Problem to solve: All lines from the one containing "Evidence for Mosaic Authorship of the" to the end of the listing below are to be reproduced exactly, and no others.

Records supplied:
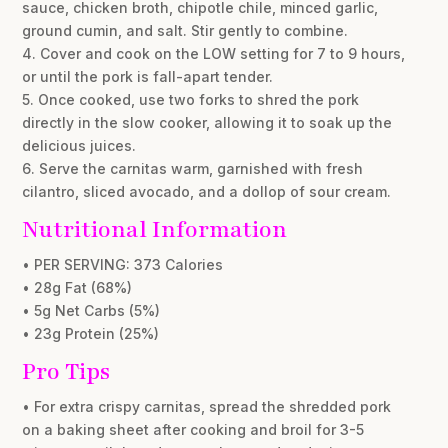
sauce, chicken broth, chipotle chile, minced garlic,
ground cumin, and salt. Stir gently to combine.
4. Cover and cook on the LOW setting for 7 to 9 hours,
or until the pork is fall-apart tender.
5. Once cooked, use two forks to shred the pork
directly in the slow cooker, allowing it to soak up the
delicious juices.
6. Serve the carnitas warm, garnished with fresh
cilantro, sliced avocado, and a dollop of sour cream.
Nutritional Information
• PER SERVING: 373 Calories
• 28g Fat (68%)
• 5g Net Carbs (5%)
• 23g Protein (25%)
Pro Tips
• For extra crispy carnitas, spread the shredded pork
on a baking sheet after cooking and broil for 3-5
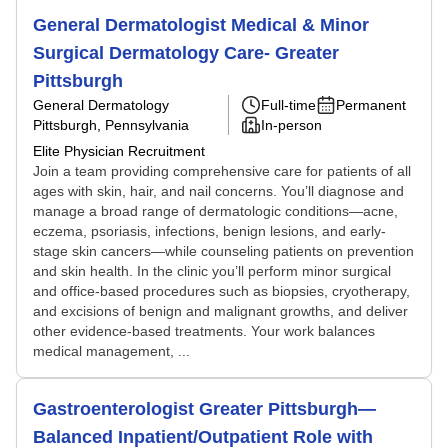
General Dermatologist Medical & Minor
Surgical Dermatology Care- Greater
Pittsburgh
General Dermatology
Full-time
Permanent
Pittsburgh, Pennsylvania
In-person
Elite Physician Recruitment
Join a team providing comprehensive care for patients of all
ages with skin, hair, and nail concerns. You’ll diagnose and
manage a broad range of dermatologic conditions—acne,
eczema, psoriasis, infections, benign lesions, and early-
stage skin cancers—while counseling patients on prevention
and skin health. In the clinic you’ll perform minor surgical
and office-based procedures such as biopsies, cryotherapy,
and excisions of benign and malignant growths, and deliver
other evidence-based treatments. Your work balances
medical management, ...
Gastroenterologist Greater Pittsburgh—
Balanced Inpatient/Outpatient Role with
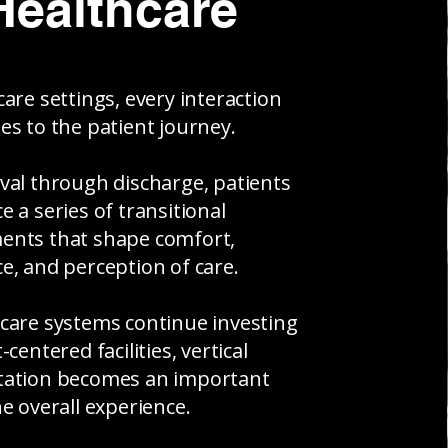
Healthcare
care settings, every interaction
es to the patient journey.
val through discharge, patients
e a series of transitional
ents that shape comfort,
e, and perception of care.
care systems continue investing
-centered facilities, vertical
tation becomes an important
he overall experience.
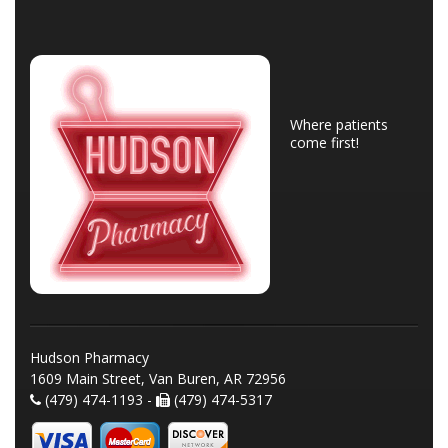
Where patients
come first!
Hudson Pharmacy
1609 Main Street, Van Buren, AR 72956
(479) 474-1193 -
(479) 474-5317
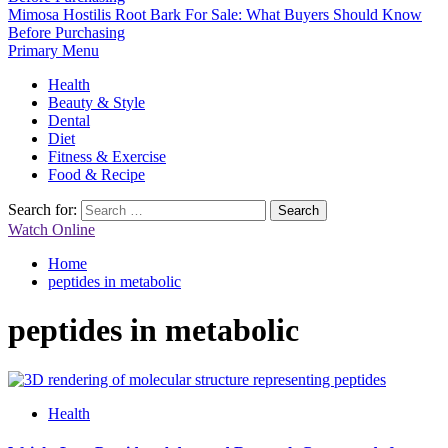
Mimosa Hostilis Root Bark For Sale: What Buyers Should Know
Before Purchasing
Primary Menu
Health
Beauty & Style
Dental
Diet
Fitness & Exercise
Food & Recipe
Search for:
Watch Online
Home
peptides in metabolic
peptides in metabolic
Health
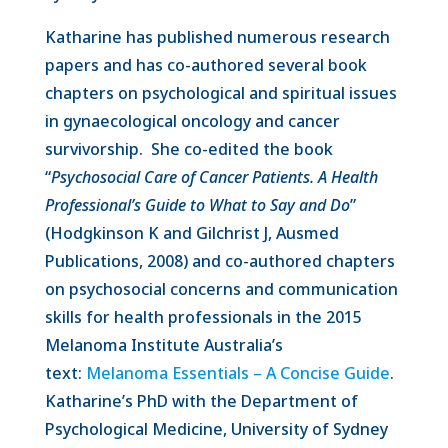
Katharine has published numerous research
papers and has co-authored several book
chapters on psychological and spiritual issues
in gynaecological oncology and cancer
survivorship. She co-edited the book
“
Psychosocial Care of Cancer Patients. A Health
Professional’s Guide to What to Say and Do
”
(Hodgkinson K and Gilchrist J, Ausmed
Publications, 2008) and co-authored chapters
on psychosocial concerns and communication
skills for health professionals in the 2015
Melanoma Institute Australia’s
text:
Melanoma Essentials – A Concise Guide
.
Katharine’s PhD with the Department of
Psychological Medicine, University of Sydney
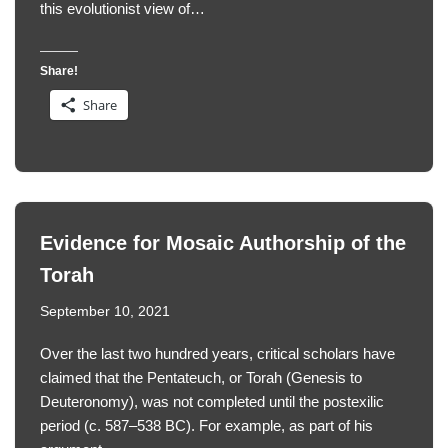
this evolutionist view of…
Share!
Share
Evidence for Mosaic Authorship of the
Torah
September 10, 2021
Over the last two hundred years, critical scholars have
claimed that the Pentateuch, or Torah (Genesis to
Deuteronomy), was not completed until the postexilic
period (c. 587–538 BC). For example, as part of his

Answer area:
Evidence for Mosaic Authorship of the
Torah
September 10, 2021
Over the last two hundred years, critical scholars have
claimed that the Pentateuch, or Torah (Genesis to
Deuteronomy), was not completed until the postexilic
period (c. 587–538 BC). For example, as part of his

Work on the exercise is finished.